7.1. Overview of the courseware_studentmodulehistory Changes

This topic provides background information about the courseware_studentmodulehistory table and why a new database configuration is needed.

For procedures about how to upgrade all Open edX instances that follow master, see Procedures for Replacing courseware_studentmodulehistory.

Note

The changes described in this section are a part of the upgrade to the Open edX Eucalyptus release.

7.1.1. What Is the courseware_studentmodulehistory Table?

The courseware_studentmodulehistory database table contains a record for each attempt that learners make to answer problem types that are implemented in the edX platform by the capa_module XBlock correctly. This database table is a standard Django model. It has an id column with a type of 32-bit signed integer, and therefore has a maximum capacity of 2,147,483,647 records.

7.1.2. What Is the Issue?

Typically, courseware_studentmodulehistory is the largest table in the database. It can be twice as large as the next largest table, courseware_studentmodule.
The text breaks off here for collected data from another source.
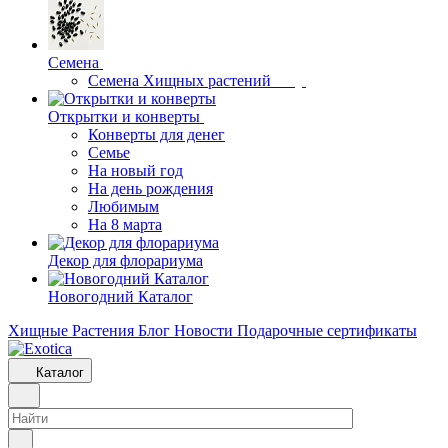
Семена
Семена Хищных растений
Открытки и конверты
Конверты для денег
Семье
На новый год
На день рождения
Любимым
На 8 марта
Декор для флорариума
Новогодний Каталог
Хищные Растения
Блог
Новости
Подарочные сертификаты
Каталог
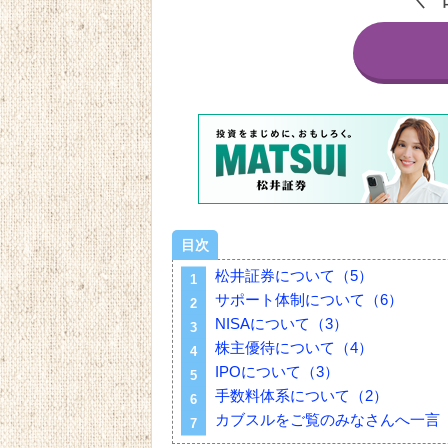
目次
松井証券について（5）
サポート体制について（6）
NISAについて（3）
株主優待について（4）
IPOについて（3）
手数料体系について（2）
カブスルをご覧のみなさんへ一言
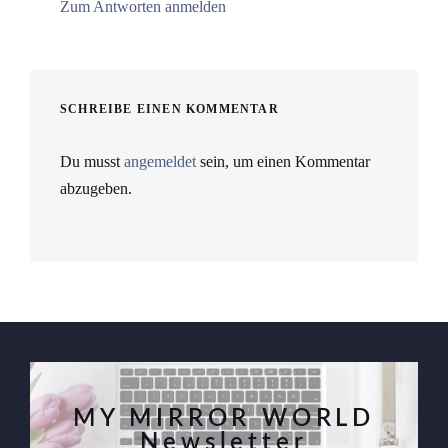
Zum Antworten anmelden
SCHREIBE EINEN KOMMENTAR
Du musst
angemeldet
sein, um einen Kommentar
abzugeben.
MY MIRROR WORLD
Newsletter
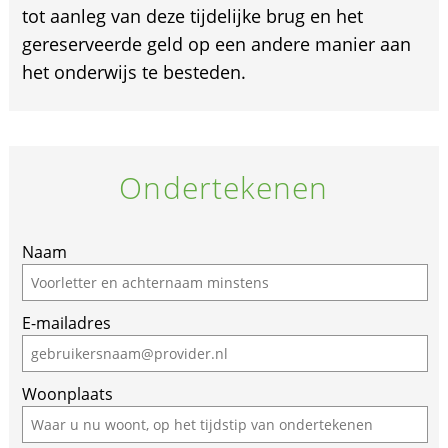
tot aanleg van deze tijdelijke brug en het
gereserveerde geld op een andere manier aan
het onderwijs te besteden.
Ondertekenen
Naam
E-mailadres
Woonplaats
On the edx.org site, two records are written to this table every second. Before this table for edx.org reached even half of its maximum capacity, edX began to design a replacement with a higher capacity form.

7.1.3. What Is the Replacement Table?

The new database table, coursewarehistoryextended_studentmodulehistoryextended, uses a custom Django field type to give the id column a type of 64-bit unsigned integer, which offers an exponentially larger storage capacity than the courseware_studentmodulehistory table.

7.1.4. Why Is A New Database Needed?

By design, the coursewarehistoryextended_studentmodulehistoryextended table must be created in a new database, edxapp_csmh. The new database will coexist alongside the existing edxapp database.

Depending on your operational needs, you can either create this database in your existing database infrastructure or stand a new database server up.

EdX chose to set up a new database to address several requirements.

  • Distribute write load across different backends.
  • Reclaim storage on our main database instance, shifting that storage to a less powerful and less expensive system.
  • Enable smaller, faster, and less disruptive backups.
  • Ensure faster disaster recovery by having smaller backups.

The edx-platform repository master branch writes records to this database and table as of 5 May 2016.